Alternatively, they can encourage employees to take the stairs, rather than the lift. This, says Ms Lovejoy, might mean redecorating the stairwell, hanging art on its walls, making the lighting more inviting or even introducing piped music. “You can combine that with messages about how many calories people burn by taking the stairs once a day,” she says.
For companies in buildings where the landlord will not permit changes to the stairwells, Ms Lovejoy suggests creating social events such as a regular employee stair walk. Employers can also help staff prevent and manage diabetes by making changes to the food available in the office – whether in the snacks provided for meetings or what is in the vending machines, canteens or break rooms.
This is not always easy, however. If healthier foods prove unpopular among staff, food vendors may not want to offer the healthy alternatives. “That can be a real challenge,” says Ms Lovejoy. “But if companies can’t get their vendors to offer an alternative, they can label the foods to show the fat, calories and sugar they contain and combine that with some educational messages.”
The other important support system for those with diabetes is the family, particularly in the case of children. “When a child is diagnosed with type 1 diabetes, the whole family is diagnosed with type 1 diabetes,” says Ms Dowling. Family participation is also critical since, after diagnosis, the input of medical professionals may be minimal. “Ninety-five per cent of it is self care,” says Ms Dowling. “So ongoing support is important.”
Technology can play a role. Diabetes monitoring technology is available via smartphones and other devices, which can display blood test results, analyse glucose patterns and offer data to help users monitor and manage the condition.
Technology also makes it far easier for patients to communicate regularly with their doctors. However, in some places, such as the US, the remuneration system for healthcare does not encourage this remote approach to care. “The only time I’m paid for any interaction with the patient is when they’re sitting in front of me,” says David Harlan, co-director of the Diabetes Centre of Excellence at UMass Memorial Medical Centre.

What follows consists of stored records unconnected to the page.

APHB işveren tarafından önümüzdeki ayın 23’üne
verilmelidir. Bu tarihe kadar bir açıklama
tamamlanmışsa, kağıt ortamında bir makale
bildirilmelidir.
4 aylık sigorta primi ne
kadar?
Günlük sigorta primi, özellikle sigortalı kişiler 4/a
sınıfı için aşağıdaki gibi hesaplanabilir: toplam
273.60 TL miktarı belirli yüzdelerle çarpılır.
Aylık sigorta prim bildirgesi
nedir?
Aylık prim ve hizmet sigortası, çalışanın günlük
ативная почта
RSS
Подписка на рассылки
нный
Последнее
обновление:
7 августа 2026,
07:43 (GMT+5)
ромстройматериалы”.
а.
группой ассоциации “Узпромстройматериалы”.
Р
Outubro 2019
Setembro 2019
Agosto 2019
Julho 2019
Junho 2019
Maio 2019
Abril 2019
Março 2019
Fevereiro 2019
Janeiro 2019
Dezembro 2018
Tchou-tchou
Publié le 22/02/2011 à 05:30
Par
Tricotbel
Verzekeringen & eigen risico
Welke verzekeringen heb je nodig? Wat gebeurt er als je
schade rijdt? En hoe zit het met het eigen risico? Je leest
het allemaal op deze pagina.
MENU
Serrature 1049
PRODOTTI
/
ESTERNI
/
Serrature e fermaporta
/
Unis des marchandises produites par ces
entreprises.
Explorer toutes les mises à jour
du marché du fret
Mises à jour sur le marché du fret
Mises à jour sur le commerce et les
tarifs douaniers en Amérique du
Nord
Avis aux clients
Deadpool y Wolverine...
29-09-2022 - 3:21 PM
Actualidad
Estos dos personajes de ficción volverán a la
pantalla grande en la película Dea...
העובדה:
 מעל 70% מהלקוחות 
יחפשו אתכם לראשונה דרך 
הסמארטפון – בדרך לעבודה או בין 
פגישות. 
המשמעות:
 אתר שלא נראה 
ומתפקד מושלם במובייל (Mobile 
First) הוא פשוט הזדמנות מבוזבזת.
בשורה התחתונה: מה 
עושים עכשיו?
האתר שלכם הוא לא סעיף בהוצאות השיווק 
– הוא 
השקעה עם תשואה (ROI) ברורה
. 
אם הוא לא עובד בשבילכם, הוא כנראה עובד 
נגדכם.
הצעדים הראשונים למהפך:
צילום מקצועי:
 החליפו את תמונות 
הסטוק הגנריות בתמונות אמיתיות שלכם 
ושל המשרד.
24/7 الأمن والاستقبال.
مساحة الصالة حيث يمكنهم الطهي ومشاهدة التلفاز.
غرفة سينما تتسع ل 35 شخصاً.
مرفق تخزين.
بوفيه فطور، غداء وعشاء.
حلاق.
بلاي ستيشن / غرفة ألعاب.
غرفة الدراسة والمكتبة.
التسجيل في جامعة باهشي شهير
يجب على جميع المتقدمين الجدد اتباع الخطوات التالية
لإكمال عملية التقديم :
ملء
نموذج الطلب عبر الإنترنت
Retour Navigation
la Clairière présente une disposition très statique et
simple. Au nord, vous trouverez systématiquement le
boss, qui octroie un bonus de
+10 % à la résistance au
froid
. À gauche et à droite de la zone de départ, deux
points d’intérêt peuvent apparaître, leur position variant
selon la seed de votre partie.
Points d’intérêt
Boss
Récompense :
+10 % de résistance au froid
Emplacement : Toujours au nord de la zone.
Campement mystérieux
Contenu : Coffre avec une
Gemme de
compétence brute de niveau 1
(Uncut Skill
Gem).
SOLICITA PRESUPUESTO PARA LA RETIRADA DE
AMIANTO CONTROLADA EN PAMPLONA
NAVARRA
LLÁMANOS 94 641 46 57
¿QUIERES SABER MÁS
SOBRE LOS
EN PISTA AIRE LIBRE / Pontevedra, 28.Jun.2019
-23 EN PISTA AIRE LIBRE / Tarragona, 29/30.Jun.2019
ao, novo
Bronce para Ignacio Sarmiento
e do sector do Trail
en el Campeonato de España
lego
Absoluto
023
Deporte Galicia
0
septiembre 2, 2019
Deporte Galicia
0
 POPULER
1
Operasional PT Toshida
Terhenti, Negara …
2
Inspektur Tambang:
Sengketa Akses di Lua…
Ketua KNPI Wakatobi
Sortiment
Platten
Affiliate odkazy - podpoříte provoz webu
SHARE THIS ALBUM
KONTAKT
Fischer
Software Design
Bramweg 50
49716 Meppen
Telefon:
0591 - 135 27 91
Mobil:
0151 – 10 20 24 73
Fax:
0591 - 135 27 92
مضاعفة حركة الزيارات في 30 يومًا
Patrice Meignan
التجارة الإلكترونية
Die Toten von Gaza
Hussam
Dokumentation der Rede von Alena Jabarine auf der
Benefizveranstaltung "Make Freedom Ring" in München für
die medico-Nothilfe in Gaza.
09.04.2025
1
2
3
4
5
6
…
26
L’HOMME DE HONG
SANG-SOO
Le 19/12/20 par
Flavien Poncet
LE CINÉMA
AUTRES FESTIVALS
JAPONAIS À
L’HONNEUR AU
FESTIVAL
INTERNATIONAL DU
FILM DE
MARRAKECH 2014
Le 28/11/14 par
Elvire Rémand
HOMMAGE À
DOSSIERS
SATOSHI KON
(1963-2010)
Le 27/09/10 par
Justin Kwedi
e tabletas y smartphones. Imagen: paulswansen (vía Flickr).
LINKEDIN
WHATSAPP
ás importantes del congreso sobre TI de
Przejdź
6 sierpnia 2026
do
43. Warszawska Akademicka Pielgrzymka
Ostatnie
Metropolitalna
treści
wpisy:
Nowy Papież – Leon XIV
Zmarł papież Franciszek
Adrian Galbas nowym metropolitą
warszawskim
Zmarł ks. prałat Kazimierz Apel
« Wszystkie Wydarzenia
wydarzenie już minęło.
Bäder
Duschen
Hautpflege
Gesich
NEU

“We believe it would be much better to interact with patients frequently, electronically to encourage them and assess where they are,” he says. “But right now, if you do that, you’re doing it as an act of charity.” He also argues that healthcare providers could encourage patients to help each other manage their condition through support groups that might operate in a similar way to Alcoholics Anonymous or Weight Watchers.
In fact, there is a growing recognition that healthcare systems need to adapt in order to manage the increasing prevalence of long-term conditions such as diabetes. “Our healthcare system evolved to fix broken bones and take out appendices,” says Dr Harlan. “Now that what we do has shifted much more to chronic disease management, we have to rethink the whole system.